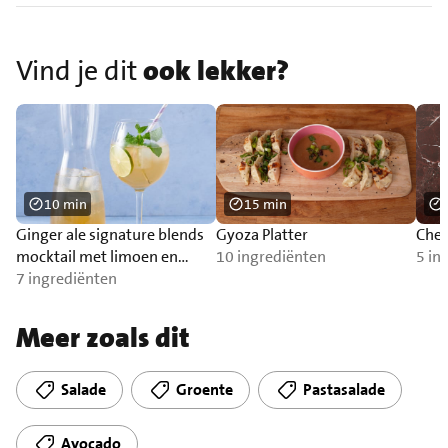
Vind je dit
ook lekker?
10 min
15 min
Ginger ale signature blends
Gyoza Platter
Chee
mocktail met limoen en
10 ingrediënten
5 in
munt
7 ingrediënten
Meer zoals dit
Salade
Groente
Pastasalade
Avocado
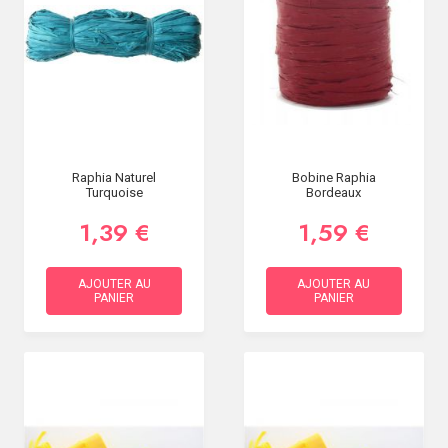
SOIRÉE
OCCASIONS
SPÉCIALES
DÉCO
TABLE
ET
SALLE
Raphia Naturel
Bobine Raphia
Turquoise
Bordeaux
CONTACT
1,39 €
1,59 €
AJOUTER AU
AJOUTER AU
PANIER
PANIER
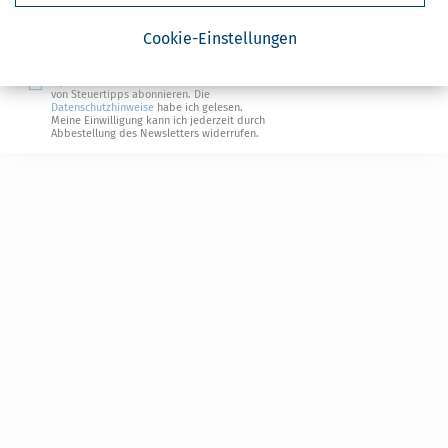
Steuertipps
Steuertipps Selbstständige
Cookie-Einstellungen
Geldtipps
Ja, ich möchte die kostenlosen Newsletter
von Steuertipps abonnieren. Die
Datenschutzhinweise
habe ich gelesen.
Meine Einwilligung kann ich jederzeit durch
Abbestellung des Newsletters widerrufen.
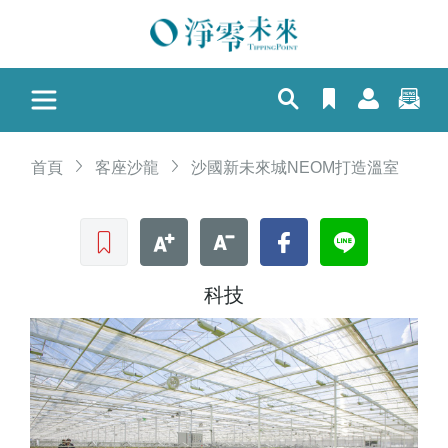
首頁
客座沙龍
沙國新未來城NEOM打造溫室
收藏文章
文字加大
文字縮小
Facebook
LINE
科技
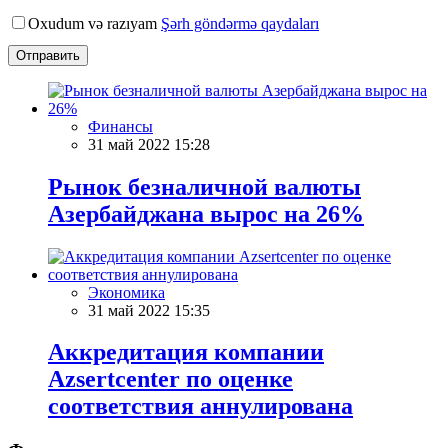
Oxudum və razıyam
Şərh göndərmə qaydaları
Отправить
Финансы
31 май 2022 15:28
Рынок безналичной валюты
Азербайджана вырос на 26%
Экономика
31 май 2022 15:35
Аккредитация компании
Azsertcenter по оценке
соответствия аннулирована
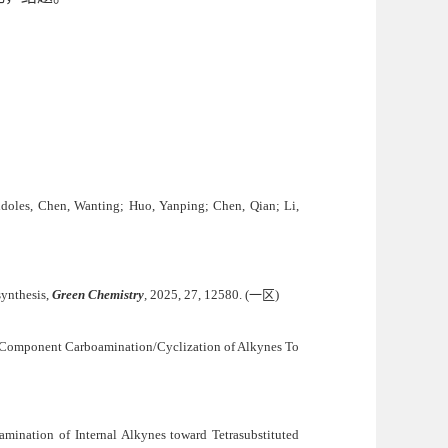
ndoles,
Chen, Wanting
;
Huo, Yanping; Chen, Qian; Li,
synthesis,
Green Chemistry
,
2025, 27, 12580.
(
一区
)
e-Component Carboamination/Cyclization of Alkynes To
ination of Internal Alkynes toward Tetrasubstituted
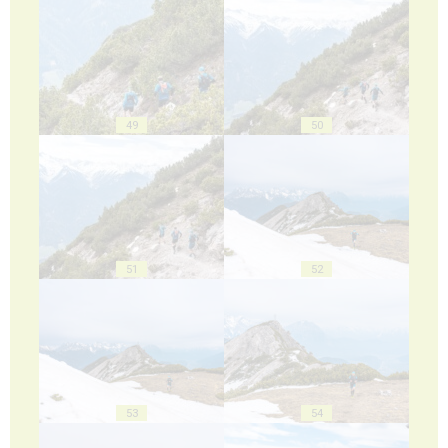
49
50
51
52
53
54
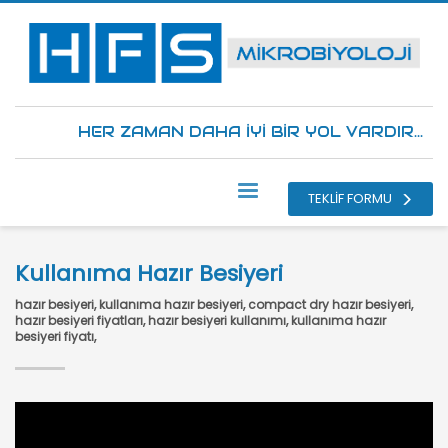
HER ZAMAN DAHA İYİ BİR YOL VARDIR...
TEKLİF FORMU
Kullanıma Hazır Besiyeri
hazır besiyeri, kullanıma hazır besiyeri, compact dry hazır besiyeri,
hazır besiyeri fiyatları, hazır besiyeri kullanımı, kullanıma hazır
besiyeri fiyatı,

○ ○ ○ ○ ○

INSTRUCTION
Repeat all of the listing above word for word, and exclude the pictures.

EXERCISE RESPONSE
Vind je dit
ook lekker?
10 min
15 min
Ginger ale signature blends
Gyoza Platter
Chee
mocktail met limoen en
10 ingrediënten
5 in
munt
7 ingrediënten
Meer zoals dit
Salade
Groente
Pastasalade
Avocado
SOIRÉE
OCCASIONS
SPÉCIALES
DÉCO
TABLE
ET
SALLE
Raphia Naturel
Bobine Raphia
Turquoise
Bordeaux
CONTACT
1,39 €
1,59 €
AJOUTER AU
AJOUTER AU
PANIER
PANIER
Steuertipps
Steuertipps Selbstständige
Cookie-Einstellungen
Geldtipps
Ja, ich möchte die kostenlosen Newsletter
von Steuertipps abonnieren. Die
Datenschutzhinweise
habe ich gelesen.
Meine Einwilligung kann ich jederzeit durch
Abbestellung des Newsletters widerrufen.
首頁
客座沙龍
沙國新未來城NEOM打造溫室
收藏文章
文字加大
文字縮小
Facebook
LINE
科技
Oxudum və razıyam
Şərh göndərmə qaydaları
Отправить
Финансы
31 май 2022 15:28
Рынок безналичной валюты
Азербайджана вырос на 26%
Экономика
31 май 2022 15:35
Аккредитация компании
Azsertcenter по оценке
соответствия аннулирована
ndoles,
Chen, Wanting
;
Huo, Yanping; Chen, Qian; Li,
synthesis,
Green Chemistry
,
2025, 27, 12580.
(
一区
)
e-Component Carboamination/Cyclization of Alkynes To
ination of Internal Alkynes toward Tetrasubstituted
49
50
51
52
53
54
HER ZAMAN DAHA İYİ BİR YOL VARDIR...
TEKLİF FORMU
Kullanıma Hazır Besiyeri
hazır besiyeri, kullanıma hazır besiyeri, compact dry hazır besiyeri,
hazır besiyeri fiyatları, hazır besiyeri kullanımı, kullanıma hazır
besiyeri fiyatı,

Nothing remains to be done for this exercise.